You are now in a position to chisel and sand the wood to get the right dimensions. The Lion’s hull shape is relatively straight forward but one does need to allow for the "step" down from the forecastle to the quarter decks.

Make absolutely certain that the decks are flat and that you have the correct sheer, flare and bow and stern profiles. The ram bows of these ships can be tricky to model, but with a bit of time a patience it can be done! Don’t be afraid to use filler putty to correct errors etc. The whole lot has to be sanded smooth and the paint will hide any glitches!

Once you are happy with the hull, sand it and apply a couple of coats of dark grey on the sides and a suitable colour for the deck. Use a felt tipped pen to create the top part of the boot topping. Anchors, port holes (scuttles), can be inked in with the pen. Hawse pipes, anchor cable running plates, bollards, fairleads and various deck hatches can be represented via grey shapes outlined in black pen.

Cut the fuse wire to size for the booms and glue to the side of the hull, taking particular care with angles and spacing. Glue the cotton for the net to the top of the hull. Paint over any glue spots. Use the pencil lead shaving dust to create deck wear and to tone down the deck cours and blend things in. (Don’t over do it.)

The fore and aft superstructure is made from a combination of wood, plastic card and paper. Obviously owing to the scale, it can be fiddly work but not too difficult. Paint the decks brick red to simulate corticene covering and paint the superstructure vertical surfaces dark grey. Use a pen for the scuttles and hatches.

The funnels are made from solid wood with appropriate paint and pen markings.

The barbettes are fashioned from plastic card and the 4 turrets are made from solid wood. You will need to spend a fair bit of time in getting the first one to look right, but after this you can use it as a template for the other 3 thus making the work easier. Use pins suitably filed to shape for the barrels.

The secondary armament is created from fuse wire and pen to simulate casemates/embrasures. (After gluing these teeny weeny pieces of fuse wire to the model, be very careful with how you handle the model.)

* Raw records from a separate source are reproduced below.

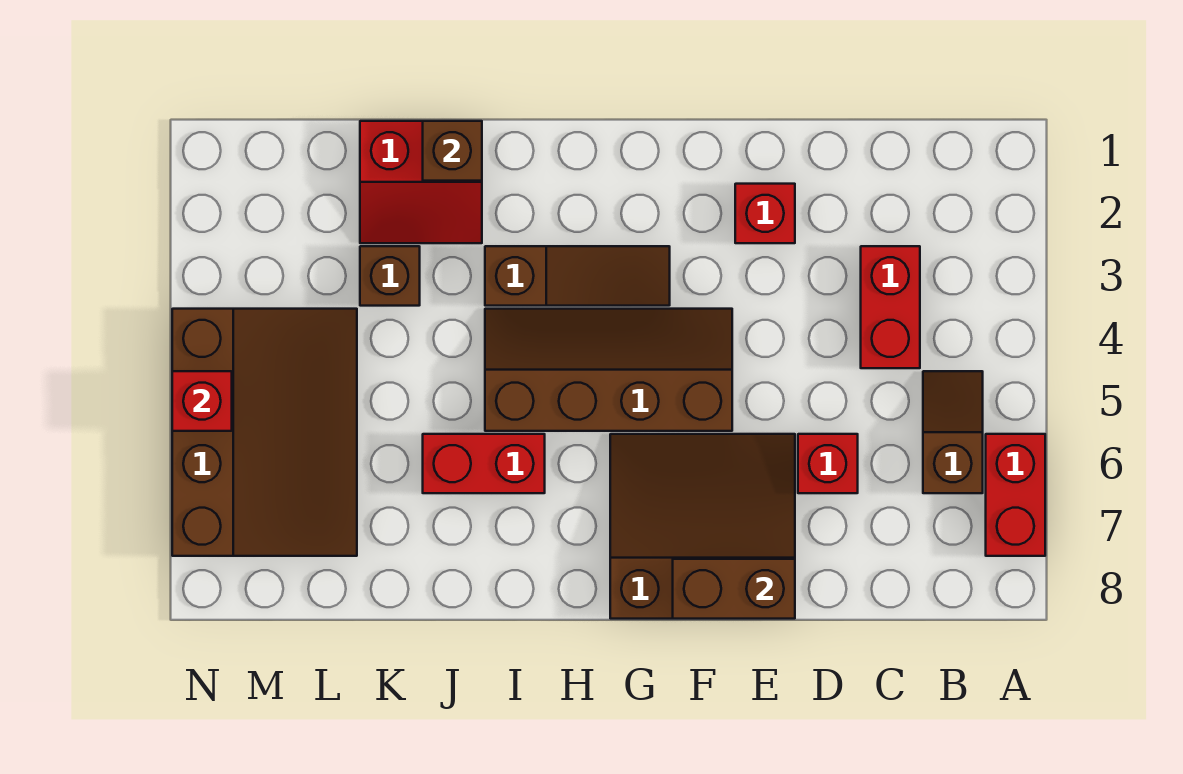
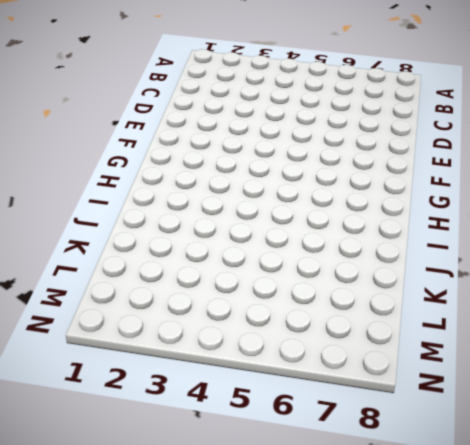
none -> red 1x2 brick [986,434,1045,556]
none -> brown 1x2 slope [923,371,983,493]
none -> red 1x2 brick [861,246,920,368]

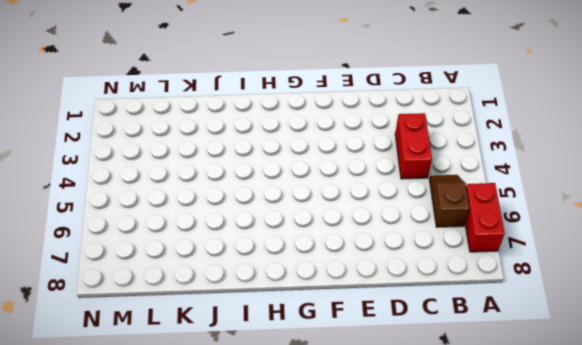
none -> red 1x1 brick [798,434,858,493]
none -> red 1x1 brick [735,184,795,243]
none -> brown 3x3 slope [610,434,795,619]

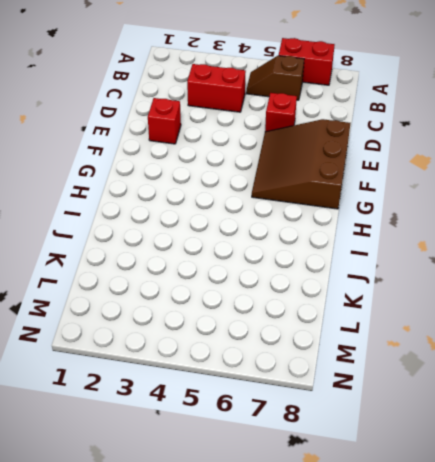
none -> brown 2x4 slope [485,309,732,431]
none -> brown 1x3 slope [485,246,670,306]
none -> red 1x2 brick [423,434,545,493]

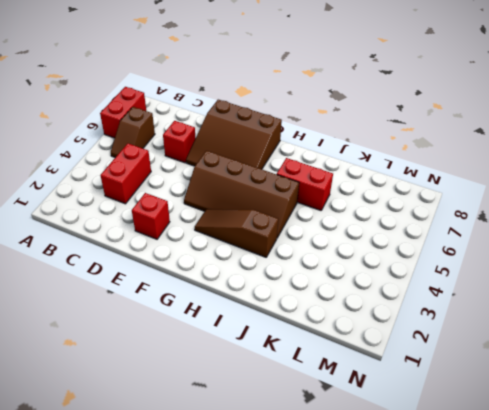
none -> red 2x2 slope [360,121,482,243]
none -> brown 1x1 brick [360,246,420,306]
none -> brown 3x4 slope [172,309,357,556]

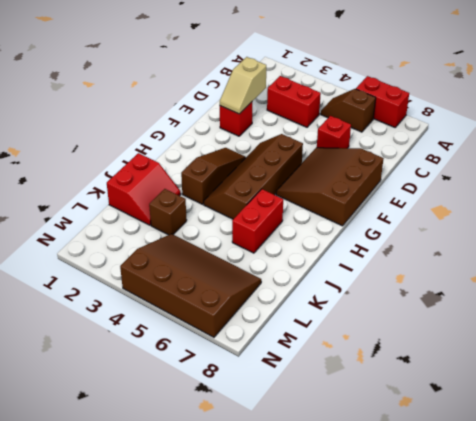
tan 1x2 slope [220,57,266,114] -> none
none -> brown 1x2 brick [673,559,795,619]
none -> brown 1x1 brick [423,121,482,181]
none -> red 1x1 brick [172,371,232,431]

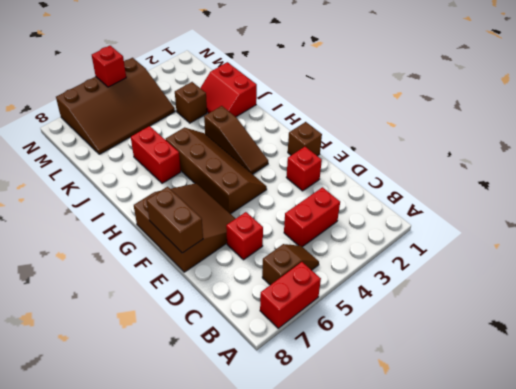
brown 1x1 brick [288,122,322,156] -> brown 1x1 brick moved to [423,121,482,181]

Masts, poles etc are made from pins, needles and fuse wire. I have not bothered to try and fashion cables, wires etc.

Made from solid wood, appropriately painted in schemes that I think look realistic and detailed via the good old pen.

You must have a base upon which to mount the model. The elaborateness of this is up to you. I simply used a piece of masonite that has been painted blue. I reckon simulated sea with waves and white foam looks OK too provided you know your limitations as an artist (!) 

After you have done all of this and tried your best effort, you will be pleased with the result. Its great to see something gradually come together from nothing. I must admit that I value my scratchbuilt models much more that the kits I have built. (Pride of place is a 1/300th HMS Royal Sovereign battleship – but that’s a different story altogether!)

(Editor's Note: Miniature Merchant Ships -A Guide to Waterline Ship Modelling in 1/1200 Scale by John Bowen is a highly worthwhile primer for scratchbuilders of 1/1200 and 1/1250 scale models.)